## Problem to work on
Gather all lines from the material that contain "nuclear".

## Information given
========================================================================
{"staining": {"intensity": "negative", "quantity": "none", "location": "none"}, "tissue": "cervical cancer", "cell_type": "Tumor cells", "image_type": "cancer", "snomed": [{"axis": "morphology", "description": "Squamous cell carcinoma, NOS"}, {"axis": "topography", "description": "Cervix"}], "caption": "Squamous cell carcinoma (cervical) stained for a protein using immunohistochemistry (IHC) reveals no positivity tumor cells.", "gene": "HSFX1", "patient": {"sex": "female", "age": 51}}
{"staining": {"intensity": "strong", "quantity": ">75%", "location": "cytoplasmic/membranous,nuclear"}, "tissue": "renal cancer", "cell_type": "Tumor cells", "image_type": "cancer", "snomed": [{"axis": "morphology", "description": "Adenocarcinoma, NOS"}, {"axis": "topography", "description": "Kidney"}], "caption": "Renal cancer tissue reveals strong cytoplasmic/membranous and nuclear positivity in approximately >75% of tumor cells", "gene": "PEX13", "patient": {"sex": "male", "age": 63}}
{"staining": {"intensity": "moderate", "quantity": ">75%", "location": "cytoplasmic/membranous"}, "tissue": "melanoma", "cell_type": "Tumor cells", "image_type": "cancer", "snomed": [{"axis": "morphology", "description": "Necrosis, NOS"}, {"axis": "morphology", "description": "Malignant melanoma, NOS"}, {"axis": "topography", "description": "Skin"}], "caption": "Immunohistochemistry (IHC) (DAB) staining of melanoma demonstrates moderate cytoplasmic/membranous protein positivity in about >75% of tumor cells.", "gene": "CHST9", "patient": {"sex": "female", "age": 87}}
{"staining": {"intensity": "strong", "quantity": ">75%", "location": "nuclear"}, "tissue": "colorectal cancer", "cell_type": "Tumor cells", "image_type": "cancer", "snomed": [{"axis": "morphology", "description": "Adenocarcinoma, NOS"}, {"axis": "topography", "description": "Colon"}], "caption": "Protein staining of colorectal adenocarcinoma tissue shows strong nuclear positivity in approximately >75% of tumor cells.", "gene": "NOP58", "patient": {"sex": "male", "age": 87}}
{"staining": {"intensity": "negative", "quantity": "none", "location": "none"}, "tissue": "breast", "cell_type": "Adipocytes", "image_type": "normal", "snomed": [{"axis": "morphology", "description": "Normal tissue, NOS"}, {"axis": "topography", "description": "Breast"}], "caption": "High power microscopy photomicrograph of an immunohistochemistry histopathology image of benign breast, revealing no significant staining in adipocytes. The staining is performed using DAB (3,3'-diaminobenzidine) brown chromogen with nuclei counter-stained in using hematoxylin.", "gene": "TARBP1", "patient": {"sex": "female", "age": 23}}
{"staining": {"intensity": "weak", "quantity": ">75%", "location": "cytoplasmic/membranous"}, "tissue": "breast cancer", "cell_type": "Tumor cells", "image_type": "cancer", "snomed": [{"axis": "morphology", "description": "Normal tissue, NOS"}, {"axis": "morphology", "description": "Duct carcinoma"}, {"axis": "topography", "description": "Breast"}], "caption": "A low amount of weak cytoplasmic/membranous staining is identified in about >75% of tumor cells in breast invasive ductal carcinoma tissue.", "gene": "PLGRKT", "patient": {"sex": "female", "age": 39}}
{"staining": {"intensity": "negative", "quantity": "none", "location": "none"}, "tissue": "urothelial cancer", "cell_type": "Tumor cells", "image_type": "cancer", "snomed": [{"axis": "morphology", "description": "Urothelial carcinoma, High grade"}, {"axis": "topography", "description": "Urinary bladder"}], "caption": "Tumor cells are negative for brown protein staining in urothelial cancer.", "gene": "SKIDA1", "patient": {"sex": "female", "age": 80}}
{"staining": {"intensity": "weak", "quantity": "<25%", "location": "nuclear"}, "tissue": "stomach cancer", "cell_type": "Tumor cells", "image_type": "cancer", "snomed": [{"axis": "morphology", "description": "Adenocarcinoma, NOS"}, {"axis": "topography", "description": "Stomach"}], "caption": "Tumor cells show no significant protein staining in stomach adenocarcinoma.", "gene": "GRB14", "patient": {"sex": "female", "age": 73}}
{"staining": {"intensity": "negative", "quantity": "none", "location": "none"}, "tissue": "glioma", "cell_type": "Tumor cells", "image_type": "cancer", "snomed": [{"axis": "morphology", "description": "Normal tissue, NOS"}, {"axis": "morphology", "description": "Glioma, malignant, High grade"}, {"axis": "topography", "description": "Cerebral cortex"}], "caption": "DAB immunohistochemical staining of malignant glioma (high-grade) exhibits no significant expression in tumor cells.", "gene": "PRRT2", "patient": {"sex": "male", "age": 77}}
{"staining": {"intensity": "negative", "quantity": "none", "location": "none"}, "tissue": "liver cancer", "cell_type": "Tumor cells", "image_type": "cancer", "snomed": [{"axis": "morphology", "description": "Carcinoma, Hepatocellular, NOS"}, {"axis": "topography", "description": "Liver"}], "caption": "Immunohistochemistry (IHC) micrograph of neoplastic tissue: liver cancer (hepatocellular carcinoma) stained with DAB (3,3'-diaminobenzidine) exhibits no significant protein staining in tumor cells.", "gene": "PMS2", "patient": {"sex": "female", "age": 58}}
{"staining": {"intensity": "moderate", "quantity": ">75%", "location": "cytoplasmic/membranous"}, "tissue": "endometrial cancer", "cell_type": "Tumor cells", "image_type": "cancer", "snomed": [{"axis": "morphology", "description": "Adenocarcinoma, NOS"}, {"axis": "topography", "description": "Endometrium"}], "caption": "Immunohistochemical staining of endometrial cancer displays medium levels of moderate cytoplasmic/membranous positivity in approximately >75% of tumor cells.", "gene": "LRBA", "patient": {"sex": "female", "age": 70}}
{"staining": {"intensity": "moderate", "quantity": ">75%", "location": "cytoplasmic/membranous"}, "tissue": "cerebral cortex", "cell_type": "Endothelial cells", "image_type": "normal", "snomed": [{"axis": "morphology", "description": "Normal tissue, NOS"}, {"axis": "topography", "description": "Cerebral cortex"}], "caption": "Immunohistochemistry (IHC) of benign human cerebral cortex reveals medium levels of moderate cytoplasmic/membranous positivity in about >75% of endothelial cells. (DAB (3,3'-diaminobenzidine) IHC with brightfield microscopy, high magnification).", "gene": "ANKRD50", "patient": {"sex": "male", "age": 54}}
========================================================================
## Your solution
{"staining": {"intensity": "strong", "quantity": ">75%", "location": "cytoplasmic/membranous,nuclear"}, "tissue": "renal cancer", "cell_type": "Tumor cells", "image_type": "cancer", "snomed": [{"axis": "morphology", "description": "Adenocarcinoma, NOS"}, {"axis": "topography", "description": "Kidney"}], "caption": "Renal cancer tissue reveals strong cytoplasmic/membranous and nuclear positivity in approximately >75% of tumor cells", "gene": "PEX13", "patient": {"sex": "male", "age": 63}}
{"staining": {"intensity": "strong", "quantity": ">75%", "location": "nuclear"}, "tissue": "colorectal cancer", "cell_type": "Tumor cells", "image_type": "cancer", "snomed": [{"axis": "morphology", "description": "Adenocarcinoma, NOS"}, {"axis": "topography", "description": "Colon"}], "caption": "Protein staining of colorectal adenocarcinoma tissue shows strong nuclear positivity in approximately >75% of tumor cells.", "gene": "NOP58", "patient": {"sex": "male", "age": 87}}
{"staining": {"intensity": "weak", "quantity": "<25%", "location": "nuclear"}, "tissue": "stomach cancer", "cell_type": "Tumor cells", "image_type": "cancer", "snomed": [{"axis": "morphology", "description": "Adenocarcinoma, NOS"}, {"axis": "topography", "description": "Stomach"}], "caption": "Tumor cells show no significant protein staining in stomach adenocarcinoma.", "gene": "GRB14", "patient": {"sex": "female", "age": 73}}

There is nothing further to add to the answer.